Cornelius started forward at last, and Joshua almost simultaneously. Two or three minutes brought them to the brink of the stream. At first they could see nothing in the water, though it was not so deep nor the night so dark but that their father’s light kerseymere coat would have been visible if he had lain at the bottom. Joshua looked this way and that.
‘He has drifted into the culvert,’ he said.
Below the foot-bridge of the weir the stream suddenly narrowed to half its width, to pass under a barrel arch or culvert constructed for waggons to cross into the middle of the mead in haymaking time. It being at present the season of high water the arch was full to the crown, against which the ripples clucked every now and then. At this point he had just caught sight of a pale object slipping under. In a moment it was gone.

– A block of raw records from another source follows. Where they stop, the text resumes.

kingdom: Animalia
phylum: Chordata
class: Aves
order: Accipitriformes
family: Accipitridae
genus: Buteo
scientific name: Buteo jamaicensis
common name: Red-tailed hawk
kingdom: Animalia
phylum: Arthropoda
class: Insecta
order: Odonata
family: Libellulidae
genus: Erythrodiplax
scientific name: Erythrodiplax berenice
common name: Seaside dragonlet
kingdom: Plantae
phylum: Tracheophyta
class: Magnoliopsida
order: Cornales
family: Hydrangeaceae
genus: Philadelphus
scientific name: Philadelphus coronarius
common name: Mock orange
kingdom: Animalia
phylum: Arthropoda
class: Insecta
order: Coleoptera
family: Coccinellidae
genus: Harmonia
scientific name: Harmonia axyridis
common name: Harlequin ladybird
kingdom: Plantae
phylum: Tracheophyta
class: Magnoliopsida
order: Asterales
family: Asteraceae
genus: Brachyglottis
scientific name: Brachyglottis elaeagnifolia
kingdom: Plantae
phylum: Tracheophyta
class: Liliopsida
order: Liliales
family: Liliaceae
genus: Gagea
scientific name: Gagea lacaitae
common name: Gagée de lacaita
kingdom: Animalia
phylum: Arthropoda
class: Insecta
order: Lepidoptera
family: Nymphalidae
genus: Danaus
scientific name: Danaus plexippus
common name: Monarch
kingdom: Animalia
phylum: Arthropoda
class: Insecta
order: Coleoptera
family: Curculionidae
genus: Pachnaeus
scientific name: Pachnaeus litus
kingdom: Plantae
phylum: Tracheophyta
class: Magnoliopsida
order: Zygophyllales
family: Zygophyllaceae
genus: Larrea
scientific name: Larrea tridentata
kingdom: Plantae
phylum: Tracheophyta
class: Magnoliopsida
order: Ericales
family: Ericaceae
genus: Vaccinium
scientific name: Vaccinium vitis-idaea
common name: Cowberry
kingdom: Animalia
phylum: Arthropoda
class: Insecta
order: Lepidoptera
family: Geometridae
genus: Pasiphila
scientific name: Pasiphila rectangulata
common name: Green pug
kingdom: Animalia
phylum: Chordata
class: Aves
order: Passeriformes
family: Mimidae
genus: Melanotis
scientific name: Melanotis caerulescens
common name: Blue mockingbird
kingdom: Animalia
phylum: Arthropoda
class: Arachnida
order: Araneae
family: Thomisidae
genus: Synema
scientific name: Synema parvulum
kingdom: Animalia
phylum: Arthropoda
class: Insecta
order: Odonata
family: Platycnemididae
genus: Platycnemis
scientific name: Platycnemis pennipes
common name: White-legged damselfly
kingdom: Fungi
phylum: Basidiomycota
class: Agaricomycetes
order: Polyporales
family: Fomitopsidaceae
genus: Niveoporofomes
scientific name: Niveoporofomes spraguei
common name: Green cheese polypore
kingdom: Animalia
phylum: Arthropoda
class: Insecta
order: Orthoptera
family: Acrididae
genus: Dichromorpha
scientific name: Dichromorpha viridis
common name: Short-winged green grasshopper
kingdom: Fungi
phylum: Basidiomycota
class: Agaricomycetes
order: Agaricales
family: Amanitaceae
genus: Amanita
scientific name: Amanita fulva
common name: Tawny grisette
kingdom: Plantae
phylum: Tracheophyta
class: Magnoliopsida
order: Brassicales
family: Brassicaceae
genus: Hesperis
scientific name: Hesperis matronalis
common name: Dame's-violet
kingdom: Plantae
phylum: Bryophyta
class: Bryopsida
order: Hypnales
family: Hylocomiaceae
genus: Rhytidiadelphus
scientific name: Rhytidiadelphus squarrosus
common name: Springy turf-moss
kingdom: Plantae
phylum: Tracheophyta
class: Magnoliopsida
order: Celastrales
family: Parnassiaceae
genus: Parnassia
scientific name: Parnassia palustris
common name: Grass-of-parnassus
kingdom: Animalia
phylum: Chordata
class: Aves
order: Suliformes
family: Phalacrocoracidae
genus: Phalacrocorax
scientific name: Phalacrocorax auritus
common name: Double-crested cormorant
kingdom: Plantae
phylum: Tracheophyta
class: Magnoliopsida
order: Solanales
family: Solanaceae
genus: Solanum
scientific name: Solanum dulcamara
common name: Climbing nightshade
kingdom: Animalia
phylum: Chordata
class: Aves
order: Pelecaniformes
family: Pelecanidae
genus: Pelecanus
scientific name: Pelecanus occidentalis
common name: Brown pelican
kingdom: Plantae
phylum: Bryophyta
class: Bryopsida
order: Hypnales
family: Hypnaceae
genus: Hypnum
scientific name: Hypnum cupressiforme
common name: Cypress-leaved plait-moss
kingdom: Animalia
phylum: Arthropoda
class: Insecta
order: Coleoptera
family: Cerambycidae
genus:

They went to the lower end, but nothing emerged. For a long time they tried at both ends to effect some communication with the interior, but to no purpose.
‘We ought to have come sooner!’ said the conscience-stricken Cornelius, when they were quite exhausted, and dripping wet.
‘I suppose we ought,’ replied Joshua heavily. He perceived his father’s walking-stick on the bank; hastily picking it up he stuck it into the mud among the sedge. Then they went on.
‘Shall we—say anything about this accident?’ whispered Cornelius as they approached the door of Joshua’s house.
‘What’s the use? It can do no good. We must wait until he is found.’
They went indoors and changed their clothes; after which they started for the manor-house, reaching it about ten o’clock. Besides their sister there were only three guests; an adjoining landowner and his wife, and the infirm old rector.
Rosa, although she had parted from them so recently, grasped their hands in an ecstatic, brimming, joyful manner, as if she had not seen them for years. ‘You look pale,’ she said.
The brothers answered that they had had a long walk, and were somewhat tired. Everybody in the room seemed charged full with some sort of interesting knowledge: the squire’s neighbour and his wife looked wisely around; and Fellmer himself played the part of host with a preoccupied bearing which approached fervour. They left at eleven, not accepting the carriage offered, the distance being so short and the roads dry. The squire came rather farther into the dark with them than he need have done, and wished Rosa good-night in a mysterious manner, slightly apart from the rest.
When they were walking along Joshua said, with desperate attempt at joviality, ‘Rosa, what’s going on?’
‘O, I—’ she began between a gasp and a bound. ‘He—’
‘Never mind—if it disturbs you.’
She was so excited that she could not speak connectedly at first, the practised air which she had brought home with her having disappeared. Calming herself she added, ‘I am not disturbed, and nothing has happened. Only he said he wanted to ask me something, some day; and I said never mind that now. He hasn’t asked yet, and is coining to speak to you about it. He would have done so to-night, only I asked him not to be in a hurry. But he will come to-morrow, I am sure!’